→ WHAT THE TASK ASKS:
Each line that has the string "true" must be copied from the records below.

============

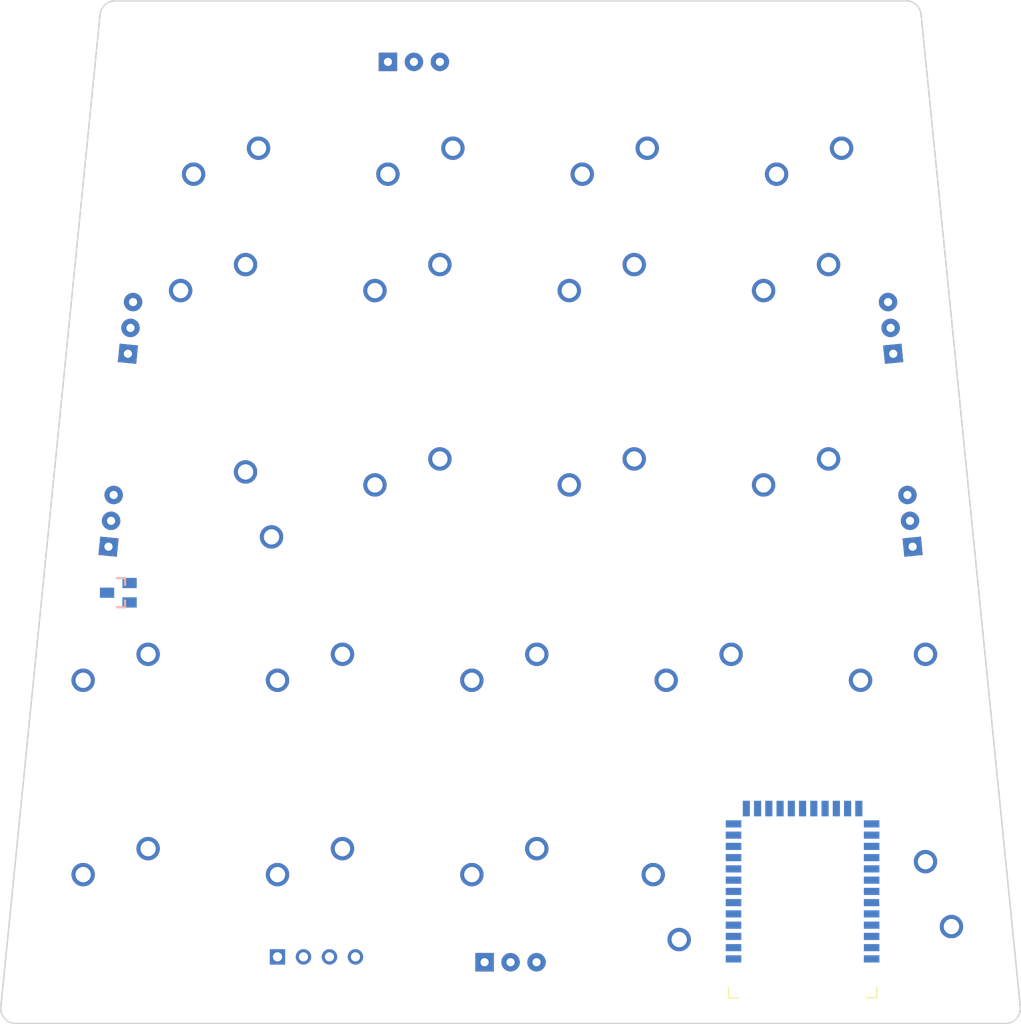
<source format=kicad_pcb>
(kicad_pcb (version 20211014) (generator pcbnew)

  (general
    (thickness 1.6)
  )

  (paper "A3")
  (title_block
    (title "angle-board")
    (rev "v1.0.0")
    (company "Unknown")
  )

  (layers
    (0 "F.Cu" signal)
    (31 "B.Cu" signal)
    (32 "B.Adhes" user "B.Adhesive")
    (33 "F.Adhes" user "F.Adhesive")
    (34 "B.Paste" user)
    (35 "F.Paste" user)
    (36 "B.SilkS" user "B.Silkscreen")
    (37 "F.SilkS" user "F.Silkscreen")
    (38 "B.Mask" user)
    (39 "F.Mask" user)
    (40 "Dwgs.User" user "User.Drawings")
    (41 "Cmts.User" user "User.Comments")
    (42 "Eco1.User" user "User.Eco1")
    (43 "Eco2.User" user "User.Eco2")
    (44 "Edge.Cuts" user)
    (45 "Margin" user)
    (46 "B.CrtYd" user "B.Courtyard")
    (47 "F.CrtYd" user "F.Courtyard")
    (48 "B.Fab" user)
    (49 "F.Fab" user)
  )

  (setup
    (stackup
      (layer "F.SilkS" (type "Top Silk Screen"))
      (layer "F.Paste" (type "Top Solder Paste"))
      (layer "F.Mask" (type "Top Solder Mask") (thickness 0.01))
      (layer "F.Cu" (type "copper") (thickness 0.035))
      (layer "dielectric 1" (type "core") (thickness 1.51) (material "FR4") (epsilon_r 4.5) (loss_tangent 0.02))
      (layer "B.Cu" (type "copper") (thickness 0.035))
      (layer "B.Mask" (type "Bottom Solder Mask") (thickness 0.01))
      (layer "B.Paste" (type "Bottom Solder Paste"))
      (layer "B.SilkS" (type "Bottom Silk Screen"))
      (copper_finish "None")
      (dielectric_constraints no)
    )
    (pad_to_mask_clearance 0.05)
    (pcbplotparams
      (layerselection 0x00010fc_ffffffff)
      (disableapertmacros false)
      (usegerberextensions false)
      (usegerberattributes true)
      (usegerberadvancedattributes true)
      (creategerberjobfile true)
      (svguseinch false)
      (svgprecision 6)
      (excludeedgelayer true)
      (plotframeref false)
      (viasonmask false)
      (mode 1)
      (useauxorigin false)
      (hpglpennumber 1)
      (hpglpenspeed 20)
      (hpglpendiameter 15.000000)
      (dxfpolygonmode true)
      (dxfimperialunits true)
      (dxfusepcbnewfont true)
      (psnegative false)
      (psa4output false)
      (plotreference true)
      (plotvalue true)
      (plotinvisibletext false)
      (sketchpadsonfab false)
      (subtractmaskfromsilk false)
      (outputformat 1)
      (mirror false)
      (drillshape 1)
      (scaleselection 1)
      (outputdirectory "")
    )
  )

  (net 0 "")
  (net 1 "GND")
  (net 2 "m_c1_r3")
  (net 3 "m_c1_r4")
  (net 4 "m_c1_r5")
  (net 5 "m_c2_r3")
  (net 6 "m_c2_r4")
  (net 7 "m_c2_r5")
  (net 8 "m_c3_r3")
  (net 9 "m_c3_r4")
  (net 10 "m_c3_r5")
  (net 11 "m_c4_r3")
  (net 12 "m_c4_r4")
  (net 13 "m_c4_r5")
  (net 14 "n_c1_r1")
  (net 15 "n_c1_r2")
  (net 16 "n_c2_r1")
  (net 17 "n_c2_r2")
  (net 18 "n_c3_r1")
  (net 19 "n_c3_r2")
  (net 20 "n_c4_r1")
  (net 21 "n_c4_r2")
  (net 22 "n_c5_r1")
  (net 23 "n_c5_r2")
  (net 24 "DMIN")
  (net 25 "DPLUS")
  (net 26 "P009")
  (net 27 "P010")
  (net 28 "P103")
  (net 29 "P104")
  (net 30 "P106")
  (net 31 "XTRA")
  (net 32 "SWDCLK")
  (net 33 "SWDIO")
  (net 34 "VBUS")
  (net 35 "VCC")
  (net 36 "GND_P")

  (footprint "MX" (layer "F.Cu") (at 31.025 -31.025))

  (footprint "MX" (layer "F.Cu") (at 88.025 -12.025 -90))

  (footprint "four_pin_header" (layer "F.Cu") (at 31.025 -6.525 90))

  (footprint "MountingHole:MountingHole_2.2mm_M2" (layer "F.Cu") (at 2.8 -2.5))

  (footprint "MX" (layer "F.Cu") (at 40.55 -50.125))

  (footprint "MX" (layer "F.Cu") (at 69.025 -12.025 90))

  (footprint "MX" (layer "F.Cu") (at 78.55 -69.125))

  (footprint "MountingHole:MountingHole_2.2mm_M2" (layer "F.Cu") (at 12.2 -97.5))

  (footprint "MountingHole:MountingHole_2.2mm_M2" (layer "F.Cu") (at 87.8 -97.5))

  (footprint "MX" (layer "F.Cu") (at 59.55 -50.125))

  (footprint "MX" (layer "F.Cu") (at 78.55 -50.125))

  (footprint "MX" (layer "F.Cu") (at 69.025 -31.025))

  (footprint "MX" (layer "F.Cu") (at 78.55 -88.125 180))

  (footprint "MX" (layer "F.Cu") (at 21.55 -88.125 180))

  (footprint "MX" (layer "F.Cu") (at 12.025 -31.025))

  (footprint "MX" (layer "F.Cu") (at 50.025 -12.025))

  (footprint "MX" (layer "F.Cu") (at 31.025 -12.025))

  (footprint "MX" (layer "F.Cu") (at 50.025 -31.025))

  (footprint "MX" (layer "F.Cu") (at 12.025 -12.025))

  (footprint "MX" (layer "F.Cu") (at 40.55 -88.125 180))

  (footprint "MX" (layer "F.Cu") (at 21.55 -69.125))

  (footprint "MX" (layer "F.Cu") (at 21.55 -50.125 -90))

  (footprint "MX" (layer "F.Cu") (at 88.025 -31.025))

  (footprint "MountingHole:MountingHole_2.2mm_M2" (layer "F.Cu") (at 97.2 -2.5))

  (footprint "MX" (layer "F.Cu") (at 40.55 -69.125))

  (footprint "MX" (layer "F.Cu") (at 59.55 -88.125 180))

  (footprint "MX" (layer "F.Cu") (at 59.55 -69.125))

  (footprint "magnetic_connector" (layer "B.Cu") (at 89.054591 -49.154839 -174.29))

  (footprint "magnetic_connector" (layer "B.Cu") (at 12.840955 -68.015285 174.29))

  (footprint "magnetic_connector" (layer "B.Cu") (at 87.159046 -68.015285 -174.29))

  (footprint "magnetic_connector" (layer "B.Cu") (at 10.945409 -49.154839 174.29))

  (footprint "SOT23" (layer "B.Cu") (at 11.65 -42.125 -90))

  (footprint "nRF52840_holyiot_18010" (layer "B.Cu") (at 78.55 -12.025))

  (footprint "magnetic_connector" (layer "B.Cu") (at 40.55 -94.025 90))

  (footprint "magnetic_connector" (layer "B.Cu") (at 50 -6 90))

  (gr_line (start 99.835074 -1.649256) (end 90.135074 -98.649256) (layer "Edge.Cuts") (width 0.15) (tstamp 042e0e9d-8f14-41cb-b999-8a88868b88ed))
  (gr_arc (start 9.864925 -98.649256) (mid 10.350973 -99.612179) (end 11.357481 -100) (layer "Edge.Cuts") (width 0.15) (tstamp 2e607b3c-125c-403a-9020-bfc58a0fd77f))
  (gr_arc (start 99.835075 -1.649256) (mid 99.454698 -0.493492) (end 98.342519 0) (layer "Edge.Cuts") (width 0.15) (tstamp 331ba510-502d-4009-b9fc-efeb7181c824))
  (gr_arc (start 1.65748 -0.000001) (mid 0.545302 -0.493493) (end 0.164926 -1.649256) (layer "Edge.Cuts") (width 0.15) (tstamp 4fd759ff-9efb-46e1-9282-10e42e164df0))
  (gr_line (start 9.864926 -98.649256) (end 0.164926 -1.649256) (layer "Edge.Cuts") (width 0.15) (tstamp 5367cd68-3b87-4509-9dc9-a7324e991cb2))
  (gr_line (start 1.657481 0) (end 98.342519 0) (layer "Edge.Cuts") (width 0.15) (tstamp 5376811d-954f-45b7-8df0-45d6811fcfe7))
  (gr_arc (start 88.642518 -99.999999) (mid 89.649026 -99.612179) (end 90.135074 -98.649256) (layer "Edge.Cuts") (width 0.15) (tstamp 5fc05c8d-6ebb-4f18-98a5-c71334fdc295))
  (gr_line (start 88.642519 -100) (end 11.357481 -100) (layer "Edge.Cuts") (width 0.15) (tstamp aa9db35e-70f4-4e9c-9ad1-bc8de94ba1cb))

)

</source>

============

→ RESPONSE BOX:
      (usegerberattributes true)
      (usegerberadvancedattributes true)
      (creategerberjobfile true)
      (excludeedgelayer true)
      (dxfpolygonmode true)
      (dxfimperialunits true)
      (dxfusepcbnewfont true)
      (plotreference true)
      (plotvalue true)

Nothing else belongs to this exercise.